Роковое наследие. Правда об истинных причинах Холокоста — страница 55 из 80

87.

Борьба с этим кажущимся вторжением орды черных солдат шла в то же самое время, когда немцы столкнулись с новой волной иммиграции восточноевропейских евреев. После закрытия границ Германии для еврейских рабочих в апреле 1918 года власти проводили политику ограничений и репатриации. В результате к концу года количество восточноевропейских евреев, работавших в Германии, резко снизилось – например, во Франкфурте осталось всего 239 человек88. Но убрать всех еврейских рабочих военного времени оказалось невозможно. Проще говоря, их было некуда отправить. Новые восточноевропейские государства-правопреемники не только отказывались принимать обратно многих евреев – они изо всех сил пытались экстрадировать то еврейское население, которое у них уже было. В результате волны насилия, подобного погромам, особенно в контексте польско-украинской войны, евреев грабили, избивали и убивали более чем в 100 селениях Польши и Западной Галиции89. Восточноевропейским евреям не оставалось ничего, кроме бегства, и они начали продвижение на запад; к 1921 году в Германию прибыло около 70 000 человек. Восточноевропейские евреи пришли как преследуемые беженцы туда, куда когда-то приехали как рабочие90.
■ ■ ■ ■
= ЗАДАНИЕ A =
Ответьте по тексту о восточноевропейских евреях в Германии:
(i) Когда Германия закрыла границы для еврейских рабочих?
(ii) Сколько восточноевропейских евреев прибыло в Германию к 1921 году?
(iii) В контексте какой войны особенно выделяется насилие, подобное погромам?
Текст и строки никак не связаны между собой.

= ДАННЫЕ УПРАЖНЕНИЯ =
■ ■ ■ ■
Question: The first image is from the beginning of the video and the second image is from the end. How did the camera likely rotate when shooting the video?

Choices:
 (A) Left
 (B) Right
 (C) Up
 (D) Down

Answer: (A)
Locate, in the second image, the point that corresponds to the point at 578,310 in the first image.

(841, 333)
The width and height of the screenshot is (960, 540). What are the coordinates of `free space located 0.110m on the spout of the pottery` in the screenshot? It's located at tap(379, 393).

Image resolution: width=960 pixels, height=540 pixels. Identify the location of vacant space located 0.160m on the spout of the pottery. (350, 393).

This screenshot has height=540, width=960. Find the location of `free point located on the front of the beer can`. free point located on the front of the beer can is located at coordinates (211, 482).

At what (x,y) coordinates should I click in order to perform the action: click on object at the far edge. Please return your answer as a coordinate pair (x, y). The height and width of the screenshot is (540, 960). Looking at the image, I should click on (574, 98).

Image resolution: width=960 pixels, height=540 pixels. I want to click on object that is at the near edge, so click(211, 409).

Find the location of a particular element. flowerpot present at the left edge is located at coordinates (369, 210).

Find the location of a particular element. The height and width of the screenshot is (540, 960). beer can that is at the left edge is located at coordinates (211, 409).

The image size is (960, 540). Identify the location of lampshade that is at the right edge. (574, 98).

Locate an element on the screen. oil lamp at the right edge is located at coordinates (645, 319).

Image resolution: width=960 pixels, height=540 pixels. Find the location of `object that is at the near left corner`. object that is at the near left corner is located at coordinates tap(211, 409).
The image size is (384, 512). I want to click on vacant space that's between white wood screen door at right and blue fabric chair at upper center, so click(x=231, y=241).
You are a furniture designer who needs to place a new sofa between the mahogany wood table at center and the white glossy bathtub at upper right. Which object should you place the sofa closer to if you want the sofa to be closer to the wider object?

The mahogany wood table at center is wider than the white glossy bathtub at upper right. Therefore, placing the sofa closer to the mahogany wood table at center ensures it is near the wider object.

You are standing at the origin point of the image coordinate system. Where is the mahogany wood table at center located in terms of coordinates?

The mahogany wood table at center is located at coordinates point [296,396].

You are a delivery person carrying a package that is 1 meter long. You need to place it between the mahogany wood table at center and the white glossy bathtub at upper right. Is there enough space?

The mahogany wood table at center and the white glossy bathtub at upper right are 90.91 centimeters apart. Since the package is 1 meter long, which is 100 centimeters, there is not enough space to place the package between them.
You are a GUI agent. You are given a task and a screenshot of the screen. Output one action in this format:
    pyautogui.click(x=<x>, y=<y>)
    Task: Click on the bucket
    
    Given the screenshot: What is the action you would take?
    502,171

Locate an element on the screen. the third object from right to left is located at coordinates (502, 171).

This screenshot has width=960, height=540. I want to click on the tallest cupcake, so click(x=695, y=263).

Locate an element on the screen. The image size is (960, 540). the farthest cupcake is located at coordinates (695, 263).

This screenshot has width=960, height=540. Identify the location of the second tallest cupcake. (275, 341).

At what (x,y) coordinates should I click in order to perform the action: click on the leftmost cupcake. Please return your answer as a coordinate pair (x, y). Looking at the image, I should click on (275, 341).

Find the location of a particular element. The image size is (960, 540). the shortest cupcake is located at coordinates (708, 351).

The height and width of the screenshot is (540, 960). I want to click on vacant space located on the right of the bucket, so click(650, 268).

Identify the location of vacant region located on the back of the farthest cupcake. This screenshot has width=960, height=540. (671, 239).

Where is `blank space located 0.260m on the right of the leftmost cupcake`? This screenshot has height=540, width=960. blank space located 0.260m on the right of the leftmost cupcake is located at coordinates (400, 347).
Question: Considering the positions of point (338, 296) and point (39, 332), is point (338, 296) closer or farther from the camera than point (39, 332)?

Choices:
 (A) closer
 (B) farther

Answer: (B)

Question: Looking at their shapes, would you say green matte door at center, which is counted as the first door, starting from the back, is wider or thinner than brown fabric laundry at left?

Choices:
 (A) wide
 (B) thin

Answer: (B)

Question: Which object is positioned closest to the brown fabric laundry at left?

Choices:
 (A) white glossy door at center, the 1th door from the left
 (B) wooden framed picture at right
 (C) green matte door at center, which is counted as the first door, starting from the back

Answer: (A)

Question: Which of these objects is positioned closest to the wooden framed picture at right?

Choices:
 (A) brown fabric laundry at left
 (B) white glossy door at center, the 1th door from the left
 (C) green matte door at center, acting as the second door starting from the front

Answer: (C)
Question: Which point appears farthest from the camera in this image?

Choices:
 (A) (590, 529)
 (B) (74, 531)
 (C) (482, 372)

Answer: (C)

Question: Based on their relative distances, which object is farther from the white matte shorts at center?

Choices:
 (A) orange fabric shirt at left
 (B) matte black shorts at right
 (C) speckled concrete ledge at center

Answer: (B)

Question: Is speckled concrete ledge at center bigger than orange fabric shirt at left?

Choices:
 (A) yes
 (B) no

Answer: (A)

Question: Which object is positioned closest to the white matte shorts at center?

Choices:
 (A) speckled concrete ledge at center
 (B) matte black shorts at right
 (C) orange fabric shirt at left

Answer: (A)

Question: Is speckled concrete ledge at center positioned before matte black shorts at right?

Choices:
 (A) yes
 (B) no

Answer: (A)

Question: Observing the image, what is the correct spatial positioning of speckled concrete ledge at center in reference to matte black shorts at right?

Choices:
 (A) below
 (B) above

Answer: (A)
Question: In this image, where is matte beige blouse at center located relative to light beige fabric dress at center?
■ ■ ■ ■
= ЗАДАНИЕ B =
Продублируйте строки данных упражнения с самой первой по строку, содержащую «The width and», включая обе границы.

= ПИСЬМЕННЫЙ ОТВЕТ A =
(i) В апреле 1918 года.
(ii) Около 70 000 человек.
(iii) В контексте польско-украинской войны.

= ПИСЬМЕННЫЙ ОТВЕТ B =
Question: The first image is from the beginning of the video and the second image is from the end. How did the camera likely rotate when shooting the video?

Choices:
 (A) Left
 (B) Right
 (C) Up
 (D) Down

Answer: (A)
Locate, in the second image, the point that corresponds to the point at 578,310 in the first image.

(841, 333)
The width and height of the screenshot is (960, 540). What are the coordinates of `free space located 0.110m on the spout of the pottery` in the screenshot? It's located at tap(379, 393).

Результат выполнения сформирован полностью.